The seedling for this post came from this post, whose seedling was my previous post. Weee, fun for everyone!
I say seedling because the author of that post, which I really liked by the way, has a different definition of “good fatty” than I do, and despite the semantic difference it really got me thinking.
To me a “Good Fatty” is a fat person who is viewed (by the faction of our society who have decided that they are Judgey McJudgersons of health) as taking “appropriate steps” to lose weight or, at the very least, “struggling” with their weight, thereby earning a modicum of very contingent respect from someone who would otherwise be a fat hater.
If you read this blog regularly you know that I support and respect other people’s decisions about their bodies and health just as I require respect for my decisions. This is not about bashing people who have chosen weight loss. The “Good Fatty” title as I understand it is not a self-identity, but rather a conferred title indicating that the the fat person is behaving as the fat hater thinks they should.
There was a comment on my post about all of the fat hatred that was spewed at me from some fitness forums:
…we are not really “fat hating”, in fact, if we see someone who asks for help how to lose weight etc we will cheer them on etc and help…
This is classic “Good Fatty” language. What this person is really saying is: You deserve the abuse and bullying that you are receiving because you won’t do what I think you should. You are a bad fatty. If you just behave in ways that make me happy, then I will declare you a good fatty and I will stop abusing you. However, if you tell me that you eat healthy and exercise but you don’t achieve the body size I expect, I’ll call you a liar to your face and turn the abuse faucet right back on.
This is where my Good Fatty conundrum comes in:
If my blog gets a message about health out there I hope is it that health is not the same as weight. It is multi-dimensional and there are some aspects within our control and some aspects outside of our control, and that if you want to be healthy then focusing on healthy habits rather than the size of your body is a completely legitimate option.

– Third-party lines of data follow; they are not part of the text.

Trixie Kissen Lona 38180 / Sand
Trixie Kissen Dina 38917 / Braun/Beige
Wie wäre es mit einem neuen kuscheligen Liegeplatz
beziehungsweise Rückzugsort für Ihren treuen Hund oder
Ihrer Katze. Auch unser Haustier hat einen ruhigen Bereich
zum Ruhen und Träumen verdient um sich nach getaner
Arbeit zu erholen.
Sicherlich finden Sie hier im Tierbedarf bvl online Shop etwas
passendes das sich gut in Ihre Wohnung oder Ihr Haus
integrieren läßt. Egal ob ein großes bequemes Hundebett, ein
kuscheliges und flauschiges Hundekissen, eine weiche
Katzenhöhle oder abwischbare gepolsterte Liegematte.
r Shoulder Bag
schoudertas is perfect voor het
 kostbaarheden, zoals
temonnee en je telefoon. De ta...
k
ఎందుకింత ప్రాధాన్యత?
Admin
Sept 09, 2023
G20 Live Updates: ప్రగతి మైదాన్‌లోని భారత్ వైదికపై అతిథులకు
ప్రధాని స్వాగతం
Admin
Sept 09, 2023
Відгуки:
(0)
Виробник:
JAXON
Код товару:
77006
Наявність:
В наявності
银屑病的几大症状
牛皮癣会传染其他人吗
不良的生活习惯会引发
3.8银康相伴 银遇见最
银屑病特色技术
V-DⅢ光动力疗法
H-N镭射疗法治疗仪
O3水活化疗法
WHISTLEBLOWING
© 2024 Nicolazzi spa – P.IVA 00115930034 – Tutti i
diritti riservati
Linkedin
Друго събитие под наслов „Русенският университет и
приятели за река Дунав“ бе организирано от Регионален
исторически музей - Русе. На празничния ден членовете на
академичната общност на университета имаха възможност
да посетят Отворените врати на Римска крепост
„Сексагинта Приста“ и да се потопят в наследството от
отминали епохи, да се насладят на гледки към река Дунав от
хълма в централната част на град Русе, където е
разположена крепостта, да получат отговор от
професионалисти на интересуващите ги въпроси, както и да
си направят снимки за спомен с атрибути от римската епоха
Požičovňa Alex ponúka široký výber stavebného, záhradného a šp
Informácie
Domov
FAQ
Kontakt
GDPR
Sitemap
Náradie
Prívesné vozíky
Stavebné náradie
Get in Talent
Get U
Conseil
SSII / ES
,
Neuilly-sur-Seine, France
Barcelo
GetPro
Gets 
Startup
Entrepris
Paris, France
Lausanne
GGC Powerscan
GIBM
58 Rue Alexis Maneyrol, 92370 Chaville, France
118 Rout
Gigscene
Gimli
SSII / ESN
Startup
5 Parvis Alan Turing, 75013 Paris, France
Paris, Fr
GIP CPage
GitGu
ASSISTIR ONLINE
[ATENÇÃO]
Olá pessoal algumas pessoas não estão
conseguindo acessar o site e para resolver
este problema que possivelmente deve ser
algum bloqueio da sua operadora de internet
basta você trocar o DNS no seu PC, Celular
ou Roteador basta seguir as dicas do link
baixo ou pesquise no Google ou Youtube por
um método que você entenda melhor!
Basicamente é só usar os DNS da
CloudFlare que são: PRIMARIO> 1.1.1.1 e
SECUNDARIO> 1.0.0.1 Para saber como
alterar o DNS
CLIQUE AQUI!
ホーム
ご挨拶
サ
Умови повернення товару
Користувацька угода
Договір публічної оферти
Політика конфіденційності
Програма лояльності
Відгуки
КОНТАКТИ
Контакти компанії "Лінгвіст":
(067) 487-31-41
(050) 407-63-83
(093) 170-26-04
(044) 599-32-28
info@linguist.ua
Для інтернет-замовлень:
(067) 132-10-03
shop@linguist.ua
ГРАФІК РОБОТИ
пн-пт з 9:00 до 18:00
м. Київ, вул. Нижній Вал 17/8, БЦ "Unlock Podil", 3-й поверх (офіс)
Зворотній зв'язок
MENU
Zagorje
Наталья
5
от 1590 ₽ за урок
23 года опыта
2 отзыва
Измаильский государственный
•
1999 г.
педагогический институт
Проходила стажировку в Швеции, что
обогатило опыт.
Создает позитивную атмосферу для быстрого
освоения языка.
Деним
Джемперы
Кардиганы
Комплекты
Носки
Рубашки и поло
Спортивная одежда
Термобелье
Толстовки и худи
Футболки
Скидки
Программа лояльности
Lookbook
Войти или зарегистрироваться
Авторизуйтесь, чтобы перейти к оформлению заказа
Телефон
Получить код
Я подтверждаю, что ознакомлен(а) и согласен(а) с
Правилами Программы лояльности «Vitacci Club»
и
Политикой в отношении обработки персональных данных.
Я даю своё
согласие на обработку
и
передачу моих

My conundrum is that I also write about the life that I choose as an athlete/dancer. I try to be clear that my lifestyle is driven by my dancing – I workout far more than is necessary for just maintaining health – but I think sometimes people get confused and think that I’m trying to prove I’m a “good fatty” or that I’m trying to say that I think people should choose the same thing that I do, or that I think I’m better than people who make different choices. That’s definitely not what I’m about.
The truth is that I don’t write for people who want to tell me that they think I’m a liar, or that I can’t possibly be healthy, or that I’m a Bad Fatty. I don’t write to try to convince anyone of anything. I write what I think is true and I hope that I reach people who have been let down by the weight loss industry that lies to people so that they can make 60 Billion Dollars a year with a product that only succeeds in weight loss only 5% of the time and often actually DECREASES people’s health as they yo-yo diet and destroy their metabolisms. I write for people who get stigmatized by a society that confuses weight and health and has turned fat people into everything from metaphors to scapegoats. I write for people who want to be hear a different voice, new ideas, or be supported int their choices about their own bodies.
People may try to label us as good fatties, bad fatties, or whatever they want. They may try to convince us that we must gain their approval in order to avoid their abuse. I think that we always have the option to decide that we aren’t Tinkerbell and we don’t need anyone’s applause to live, opt out of the labeling system for ourselves and each other, and demand (and give) human respect that is not contingent on anyone’s weight, or the choices they make for their bodies and their health, even if they aren’t what we would choose.